In any event, this presence is a purifying one, like a gentle fire burning steadily. It beckons the soul to look long and honestly at its movements and its motives. I realize there is much work to do (or is it more accurate to say to undergo?) at that level.
But this fire also seems to contain a surcharge of compassion for suffering humanity. It is a communicable flame. It beckons, insists, renews and energizes. Where will it lead? And to whom?
Catherine Doherty always insisted that any prayer taking us deeper into God would inevitably lead us to a proportionally greater commitment to suffering humanity, since the Son of God emptied himself to become man for our salvation.
Every “lifting up” into the Blessed Trinity soon leads once again to the kenosis (self-emptying) of the Eternal Son out of love for someone or other, as if God cannot contain himself in glory without extending a solicitous hand in our direction. This adds a whole new meaning to resting in the palm of His hands!

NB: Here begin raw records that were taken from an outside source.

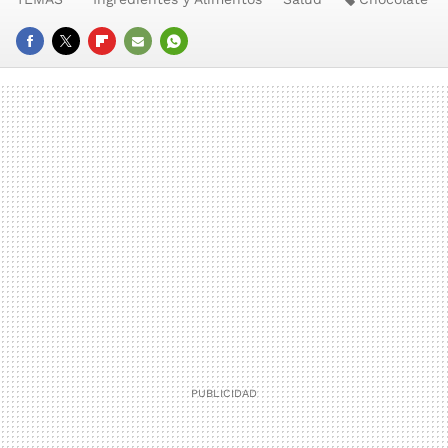
FACEBOOK
TWITTER
FLIPBOARD
E-
WHATSAPP
MAIL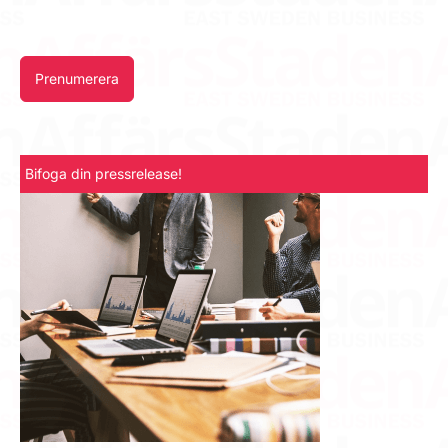
Prenumerera
Bifoga din pressrelease!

Nature is all around me here, nature in a more or less pristine state: tall, straight-growing pine trees predominate on this island. The Madawaska River is just meters away. We have deer, rabbits, squirrels, chipmunks, fox, the occasional fisher and other predators. No doubt I will write about this in future articles.
But true Christian contemplation, while loving creation and seeing divine beauty in it, never stops at what nature has to offer us in itself.
Always we are seeking the face of the Beloved, manifesting himself in discreet but real ways through all things, since all of creation has become his garment, his sacrament since the Incarnation. And his “sign” is always new yet always the same: Love poured out from the Cross.
A little while ago a giant full moon rose over our landscape here, perfect in shape, its radiance lighting up the night. It seemed to sing of a greater light yet (the sun’s, of course), like the soul that is newly lit with the discovery of God’s infinite love.
Even a pale reflection of this love is enough to light up the whole night. What light shall there be when the Risen Christ comes in glory to claim dominion over the whole cosmos?!
In times such as these, it is good to remember such things. Yes, I thank God for this opportunity to follow him to the desert, where he can speak to me anew in silence and in speech.